Cowboys Still Barry Good Dallas Dominates Steelers 26-9 and Gives Switzer a Sweet Win

Newspaper article St Louis Post-Dispatch (MO)

Cowboys Still Barry Good Dallas Dominates Steelers 26-9 and Gives Switzer a Sweet Win

Article excerpt

One game into his first National Football League season, Dallas Cowboys coach Barry Switzer already has surpassed Tom Landry and equaled Jimmy Johnson.

Dallas' 26-9 thrashing of the Pittsburgh Steelers on Sunday at Three Rivers Stadium gave Switzer a 1-0 record as an NFL head coach.

The legendary Landry was 0-11-1 in his first season at Dallas. Johnson started 1-15. Of course, Landry was starting a new franchise. Johnson was beginning a massive rebuilding job.

Switzer? He merely presided over the most anticipated opening since the Red Sea.

Cowboys owner Jerry Jones said this opening act had "unparalleled" interest for a coach in his first game and "had we not played well, then I think we would have been in for a major onslaught of criticism and doubt."
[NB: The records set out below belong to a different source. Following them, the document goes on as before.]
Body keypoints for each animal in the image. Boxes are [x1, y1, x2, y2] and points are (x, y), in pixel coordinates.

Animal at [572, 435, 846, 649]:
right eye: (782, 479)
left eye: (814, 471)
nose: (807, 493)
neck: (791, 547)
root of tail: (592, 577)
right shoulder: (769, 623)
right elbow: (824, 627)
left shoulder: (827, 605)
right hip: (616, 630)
Actually, Switzer's toughest decision Sunday may have been what to eat on the plane ride home. He wore a headset during the game, but the Cowboys were so efficient he could have been listening to country and western instead of offensive coordinator Ernie Zampese.

Dallas simply dominated a Pittsburgh team that some expect to contend for the AFC championship. Emmitt Smith and Michael Irvin both enjoyed 100-yard days. On defense, Charles Haley sacked Steelers quarterback Neil O'Donnell four times.

Any concerns about the Cowboys' kicking game seemed unfounded after Chris Boniol, the rookie free agent from Louisiana Tech, was perfect on four field goal attempts.

Any more doubts that the Cowboys remain the team to beat in the NFL?

Smith scolded the media after the game, saying, "You guys right now are looking at us like we're diseased or something. I think our team is fine. If you guys would just leave us alone and quit looking for the nitpicking things and trying to tear us apart."

Emmitt seemed edgy, but when you've won two consecutive Super Bowls, you draw plenty of scrutiny. Switzer noticed that as soon as he walked into his first postgame news conference in the NFL. The room was packed.

"Boy, this is bigger than Texas-Oklahoma," said Switzer, who led the Oklahoma Sooners to three national titles as a college coach.

He had thought about this game for a long time and winning was sweet, he said.